We reported on June 7 that the most likely venue for a reinstated French grand prix is Paul Ricard at Le Castellet, a circuit with close links to F1 chief executive Bernie Ecclestone.
At the same time, the Journal du Dimanche said French PM Francois Fillon has appointed countryman and Renault team boss Eric Boullier to help with the efforts to organize the event.
"It's true that I have put together a team," the L'Equipe sports daily quoted Fillon as having told the Var Matin newspaper on Tuesday.
"It (the team) is led in particular by one of my former colleagues Gilles Dufeigneux, working with the French motor sport federation, the FIA and also Eric Boullier and the director of Le Castellet, Gerard Neveu," confirmed the prime minister.
The last grand prix at Le Castellet, which has since been redeveloped as the Paul Ricard High Tech Test Track, was won by Alain Prost in 1990 before the French event moved to Magny Cours.
|Paul Ricard location|
Button to mark 200th grand prix in Hungary
(GMM) Jenson Button intends to celebrate his 200th grand prix next month in Hungary, the scene of his first formula one race win in 2006.

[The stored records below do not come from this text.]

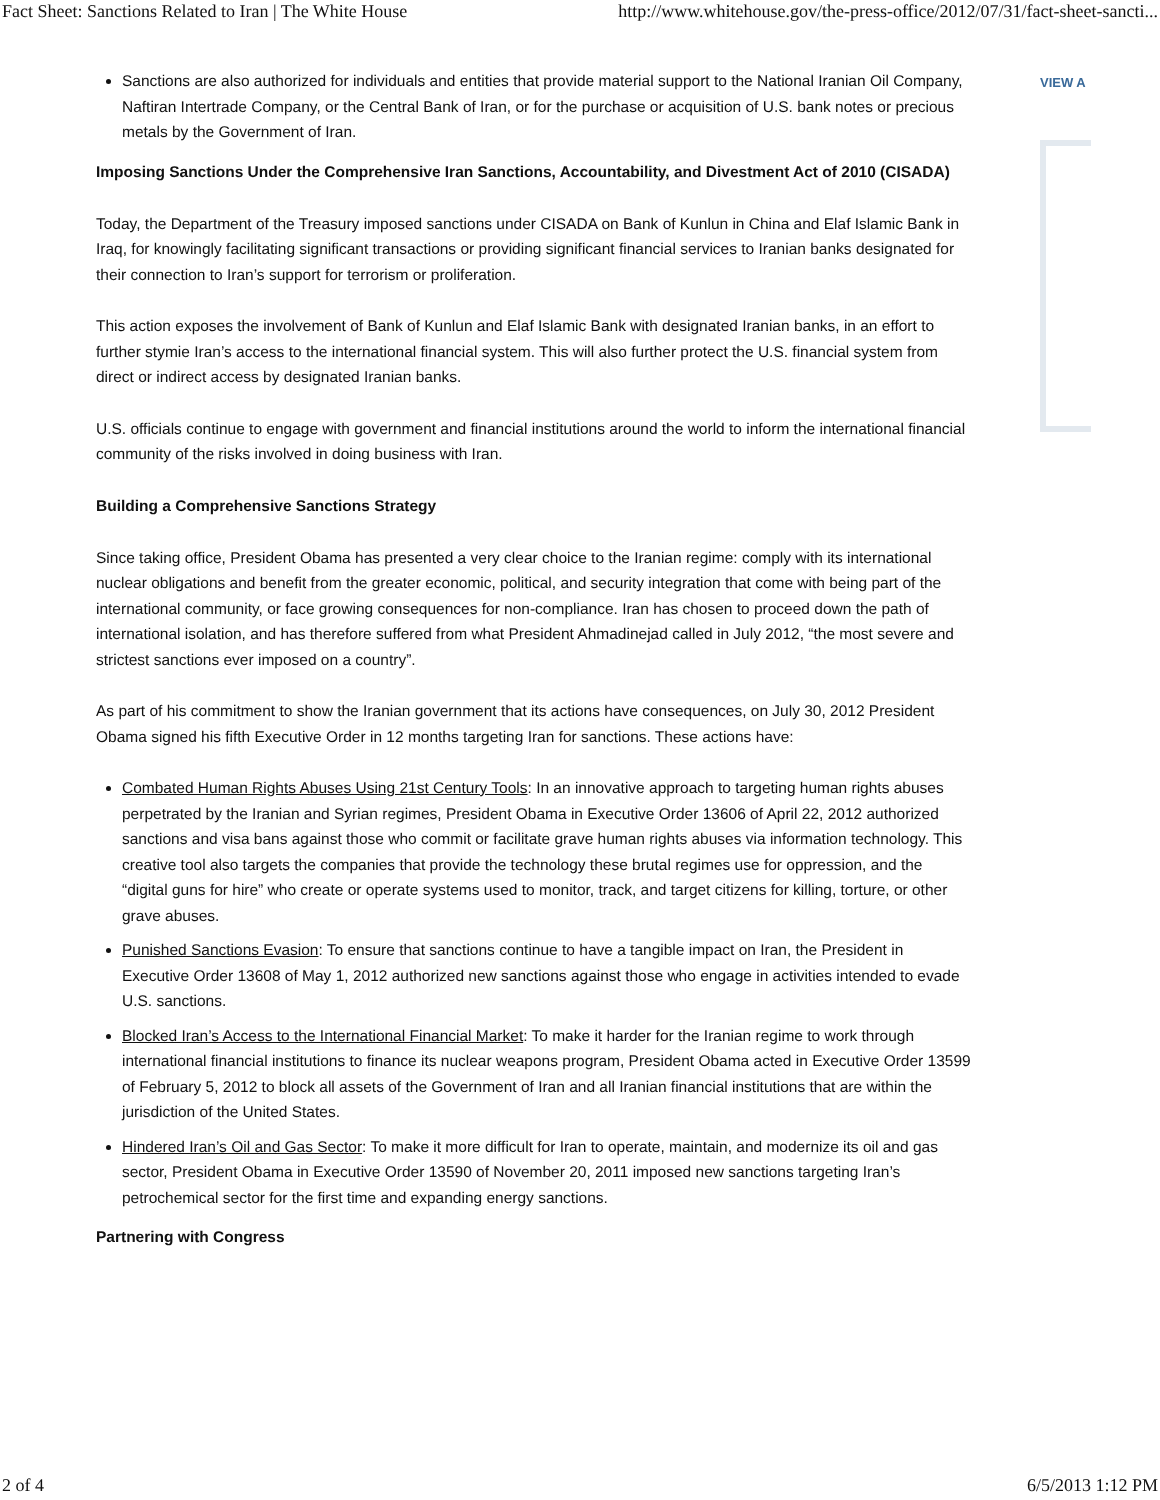Fact Sheet: Sanctions Related to Iran | The White House http://www.whitehouse.gov/the-press-office/2012/07/31/fact-sheet-sancti...
VIEW A
Sanctions are also authorized for individuals and entities that provide material support to the National Iranian Oil Company, Naftiran Intertrade Company, or the Central Bank of Iran, or for the purchase or acquisition of U.S. bank notes or precious metals by the Government of Iran.
Imposing Sanctions Under the Comprehensive Iran Sanctions, Accountability, and Divestment Act of 2010 (CISADA)
Today, the Department of the Treasury imposed sanctions under CISADA on Bank of Kunlun in China and Elaf Islamic Bank in Iraq, for knowingly facilitating significant transactions or providing significant financial services to Iranian banks designated for their connection to Iran’s support for terrorism or proliferation.
This action exposes the involvement of Bank of Kunlun and Elaf Islamic Bank with designated Iranian banks, in an effort to further stymie Iran’s access to the international financial system. This will also further protect the U.S. financial system from direct or indirect access by designated Iranian banks.
U.S. officials continue to engage with government and financial institutions around the world to inform the international financial community of the risks involved in doing business with Iran.
Building a Comprehensive Sanctions Strategy
Since taking office, President Obama has presented a very clear choice to the Iranian regime: comply with its international nuclear obligations and benefit from the greater economic, political, and security integration that come with being part of the international community, or face growing consequences for non-compliance. Iran has chosen to proceed down the path of international isolation, and has therefore suffered from what President Ahmadinejad called in July 2012, “the most severe and strictest sanctions ever imposed on a country”.
As part of his commitment to show the Iranian government that its actions have consequences, on July 30, 2012 President Obama signed his fifth Executive Order in 12 months targeting Iran for sanctions. These actions have:
Combated Human Rights Abuses Using 21st Century Tools: In an innovative approach to targeting human rights abuses perpetrated by the Iranian and Syrian regimes, President Obama in Executive Order 13606 of April 22, 2012 authorized sanctions and visa bans against those who commit or facilitate grave human rights abuses via information technology. This creative tool also targets the companies that provide the technology these brutal regimes use for oppression, and the “digital guns for hire” who create or operate systems used to monitor, track, and target citizens for killing, torture, or other grave abuses.
Punished Sanctions Evasion: To ensure that sanctions continue to have a tangible impact on Iran, the President in Executive Order 13608 of May 1, 2012 authorized new sanctions against those who engage in activities intended to evade U.S. sanctions.
Blocked Iran’s Access to the International Financial Market: To make it harder for the Iranian regime to work through international financial institutions to finance its nuclear weapons program, President Obama acted in Executive Order 13599 of February 5, 2012 to block all assets of the Government of Iran and all Iranian financial institutions that are within the jurisdiction of the United States.
Hindered Iran’s Oil and Gas Sector: To make it more difficult for Iran to operate, maintain, and modernize its oil and gas sector, President Obama in Executive Order 13590 of November 20, 2011 imposed new sanctions targeting Iran’s petrochemical sector for the first time and expanding energy sanctions.
Partnering with Congress
2 of 4 6/5/2013 1:12 PM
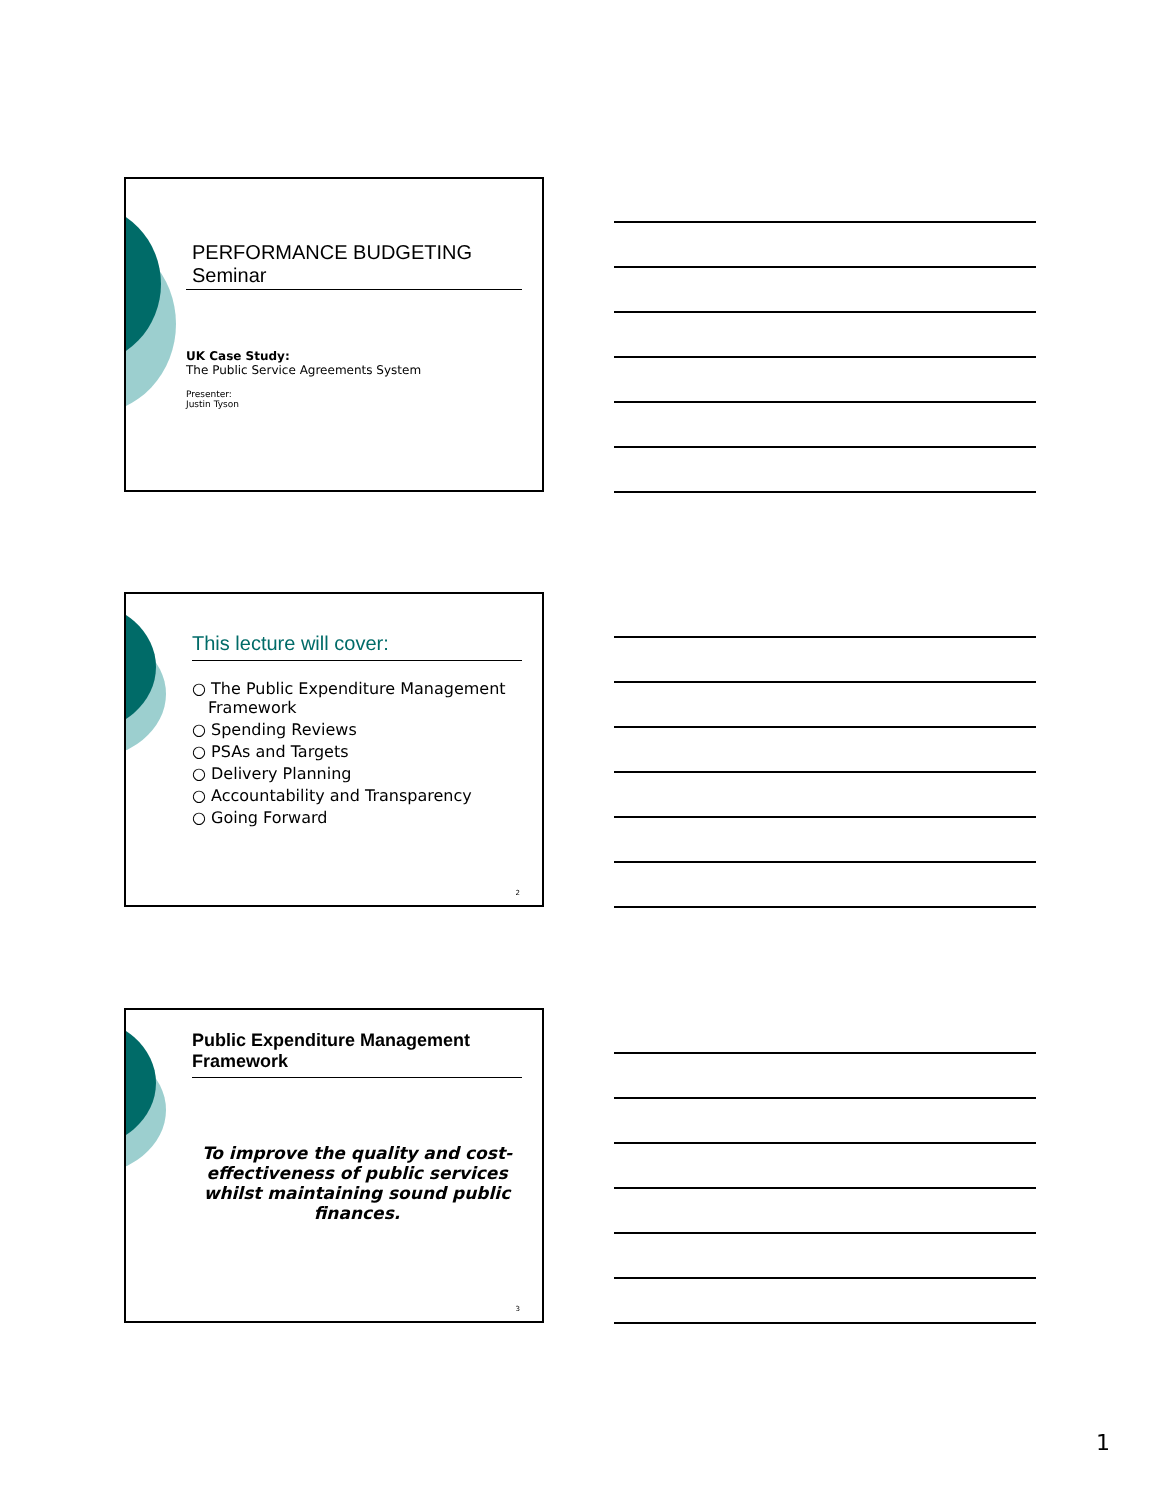PERFORMANCE BUDGETING
Seminar
UK Case Study:
The Public Service Agreements System
Presenter:
Justin Tyson
This lecture will cover:
○ The Public Expenditure Management Framework
○ Spending Reviews
○ PSAs and Targets
○ Delivery Planning
○ Accountability and Transparency
○ Going Forward
2
Public Expenditure Management Framework
To improve the quality and cost-effectiveness of public services whilst maintaining sound public finances.
3
1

F1's official website lists the 2009 world champion as having "entered" 198 grands prix, meaning his double centenary could technically be marked at his home event at Silverstone.
But the typical practice is for the sport to only count grands prix that drivers actually start.
Button, 31, did not start in Monaco in 2003 after a practice crash, while in 2005 at Indianapolis all the Michelin runners pulled into the pits after the formation lap.
"I only count my race starts," the Briton confirmed to Roger Benoit, the veteran correspondent for the Swiss newspaper Blick.
"So my 200th will be on the 31st of July in Hungary," confirmed Button.
On August 6, 2006, then contesting his 113th grand prix at the wheel of a Honda, Button recorded his first formula one win at the Hungaroring.
Only Jarno Trulli (118) and Rubens Barrichello (123) took longer than Button to become grand prix winners, while with 179 races under his belt Nick Heidfeld is still trying to join them.
Only 11 F1 drivers have contested more grands prix than Button, with current rivals Rubens Barrichello (310) and Michael Schumacher (274) topping the list.
The Briton will climb to eighth on the all-time list by the end of the 2011 season, by surpassing the records of Alain Prost (198), Jean Alesi (201) and Nelson Piquet (203), and equaling Andrea de Cesaris' 208.
Fellow ten-time grand prix winner Gerhard Berger retired after his 210th grand prix.